There have been multiple stores dedicated to the art of magic over the years. West Side in Downtown Disney was once home to Magic Masters, just as Fantasyland house Merlin’s Magic Shop. The most well-known and renowned of these venues, however, was Main Street, U.S.A.’s House of Magic. Whether it was the nostalgic idea of close-up magic that we all remember our uncle doing growing up, or being able to learn from a magician in the shop down the street, House of Magic was the ultimate destination for a sorcerer’s apprentice.

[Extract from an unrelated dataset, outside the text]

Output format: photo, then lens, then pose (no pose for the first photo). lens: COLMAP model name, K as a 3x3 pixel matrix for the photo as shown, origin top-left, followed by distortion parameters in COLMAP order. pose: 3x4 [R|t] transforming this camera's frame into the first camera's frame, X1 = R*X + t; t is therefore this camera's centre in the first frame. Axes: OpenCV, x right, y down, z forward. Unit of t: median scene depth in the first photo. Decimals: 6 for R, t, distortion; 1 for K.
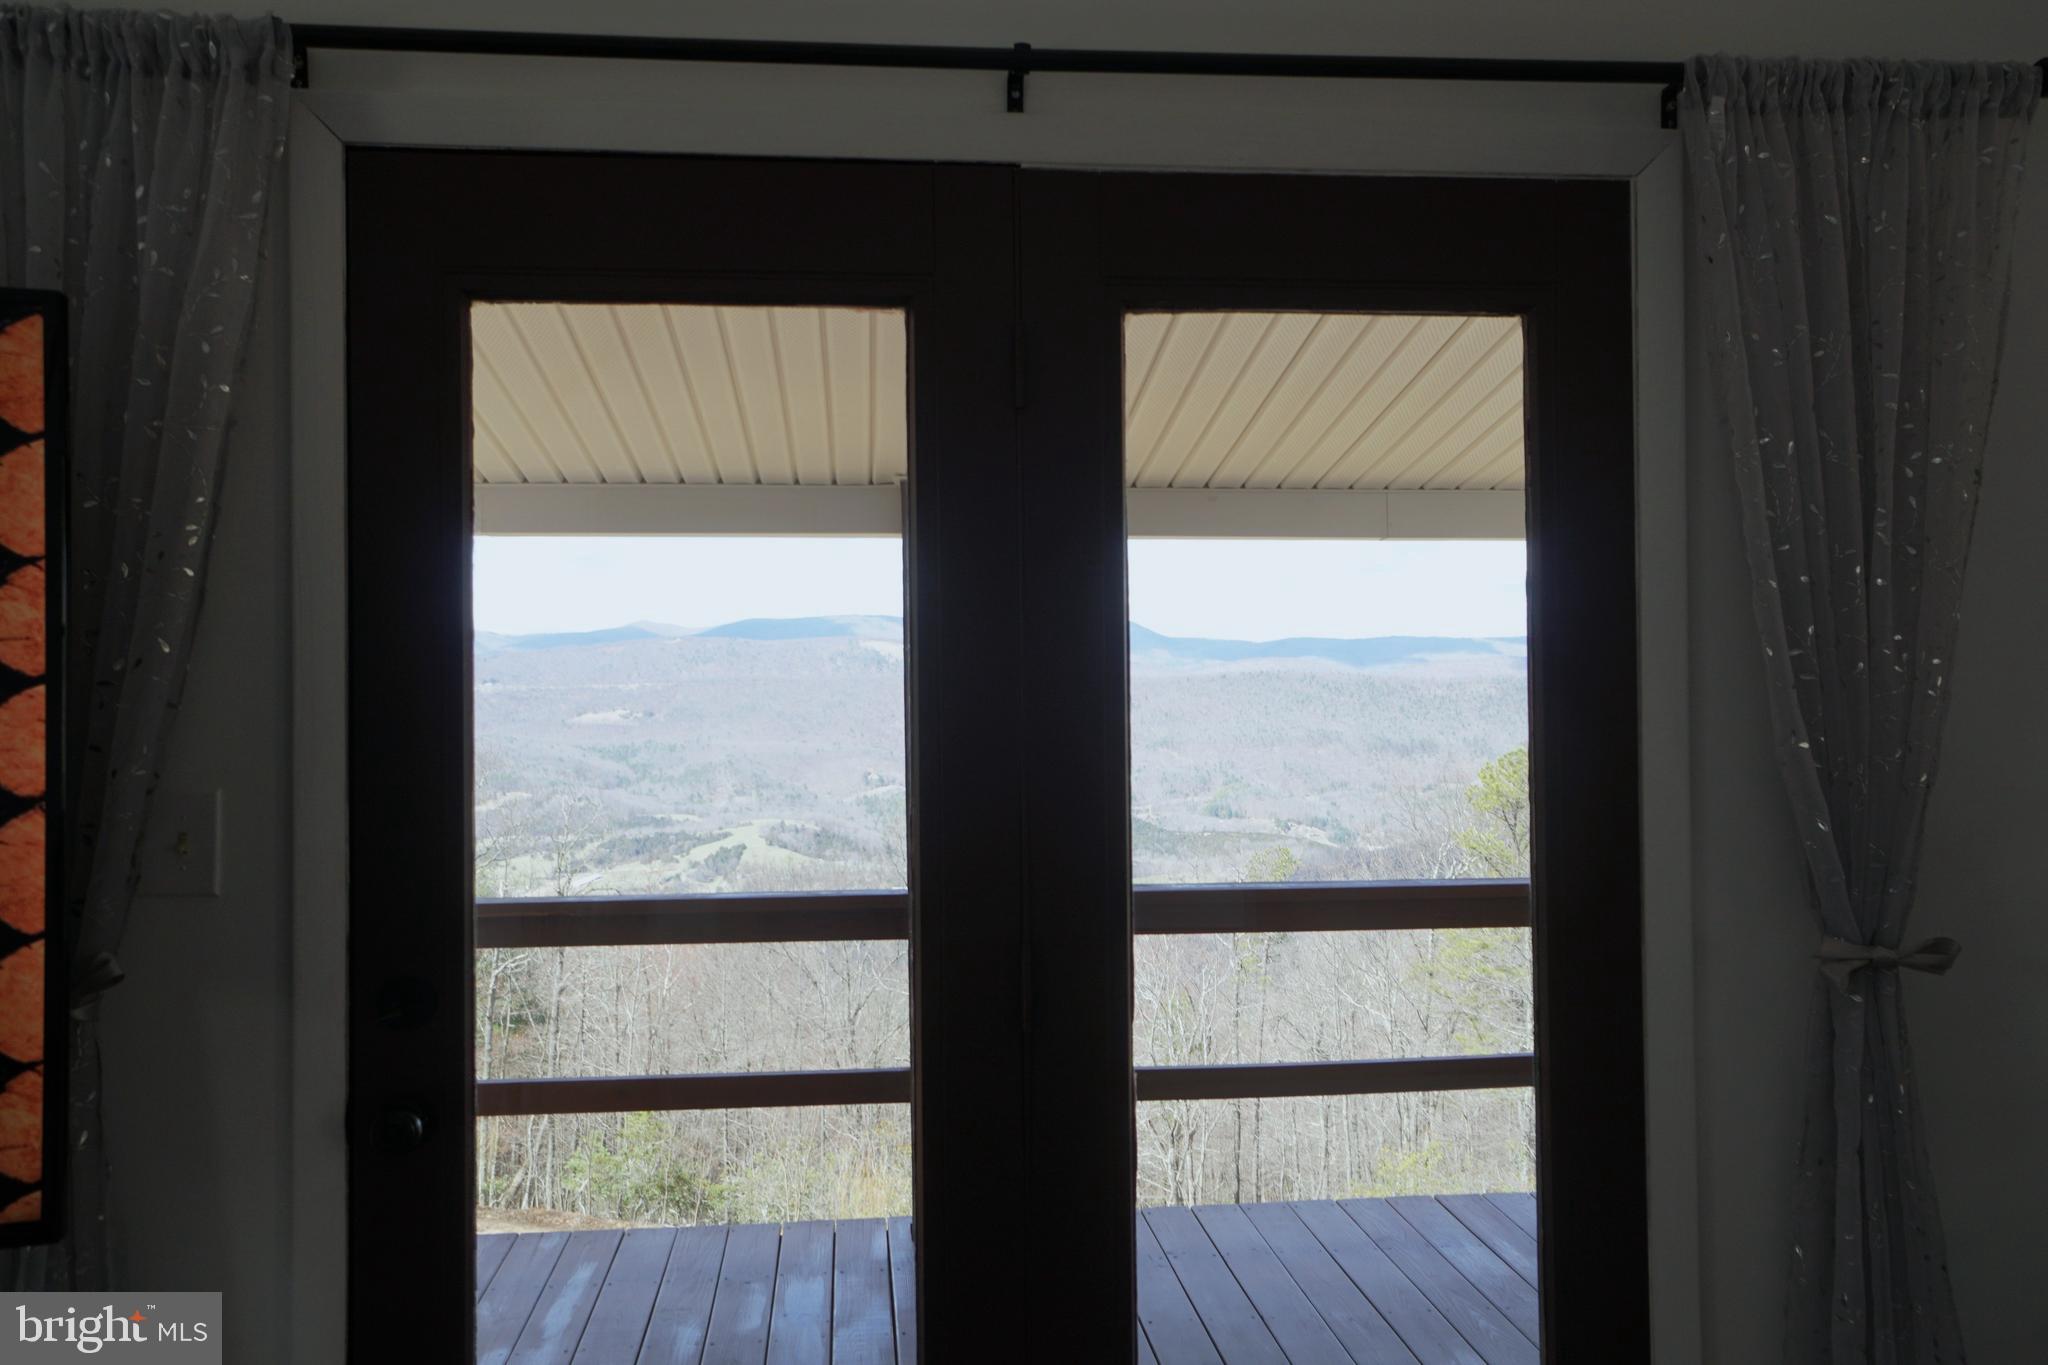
lens RADIAL K [[1608.1, 0, 1015.3], [0, 1608.1, 719.1], [0, 0, 1]] dist [0.009738, 0.004607]
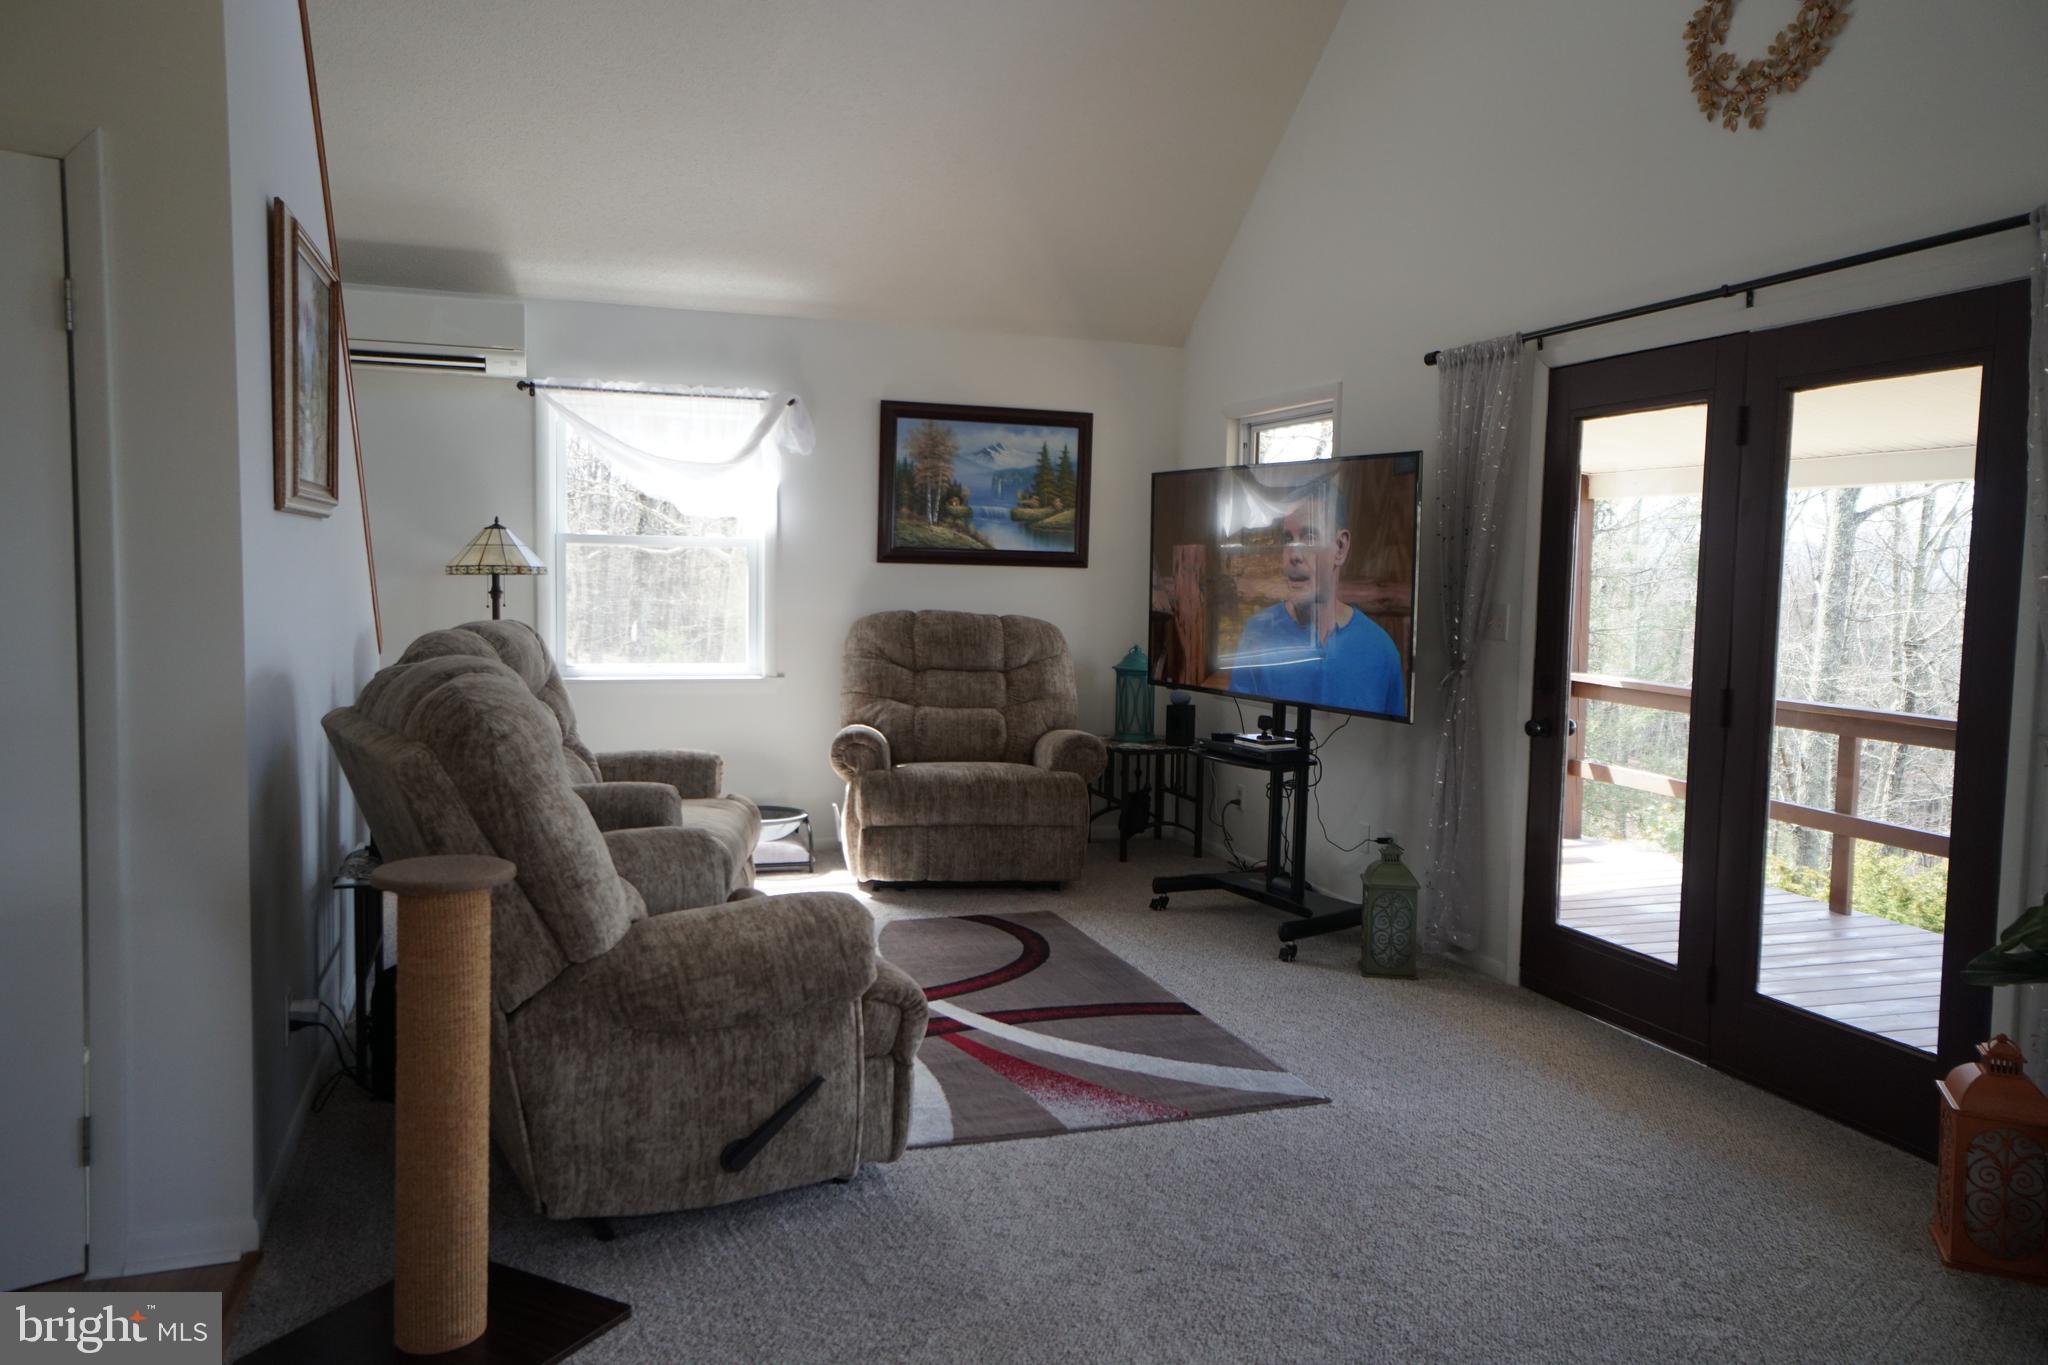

The House of Magic, an opening day to attraction, closed its doors in March of 1995. The space would be repurposed for as the Main Street Athletic Club before becoming part of the larger Emporium just a few years later.
This wouldn’t be the end for the House of Magic, however, one of the more ornate façades along the Streets of America would be refurbished to include the moniker. While perpetually shuttered, the shop boasted Magic Tricks, Master Masks, and Sleights of Hand. The expansion coming to Disney’s Hollywood Studios of lands dedicated to Toy Story and Star Wars meant that the Streets of America would need to be replaces. In early 2016 the entire area, including the reference to the House of Magic, was shuttered and demolition began.
Magic still has a home in Walt Disney World. In fact, one could argue that the most fulfilling magical experience since the House of Magic closed has opened this past year. AbracaBar, situated along the BoardWalk, serves up drinks, some small bites, and a healthy dose of magic. The story contends that this was the spot for magicians to hang out, concoct magical cocktails and astound one another with their tricks, before they all vanished one fateful night. The BoardWalk makes perfect sense as a home for this establishment, not only in terms of the similar nostalgic feel that it has to Main Street, but also because magicians have regularly strolled the path along Crescent Lake entertaining and dumbfounding guests. AbracadaBar features posters of the bar’s most illustrious practitioners, as well as a collection of incredible artifacts.
As intriguing as AbracadaBar is, however, it misses on two of the things that made the House of Magic so memorable to those of us who still pine to walk through its doorways. The ability to see and learn tricks from extraordinary prestidigitators and the collection of tricks, from the impressive right on down to snapping gum sticks. The ability to see and take home magic, however small, most certainly sent many of us on quests to learn more in our adolescent and adult lives. Perhaps a magic shop isn’t in the cards for Walt Disney World today, maybe it wouldn’t provide any sort of economic boost to the resort, but the celebrated House of Magic most certainly deserves a proper homage. I’m not sure where or what it would look like, but when you build a world around magic, you shouldn’t certainly give it a noteworthy home.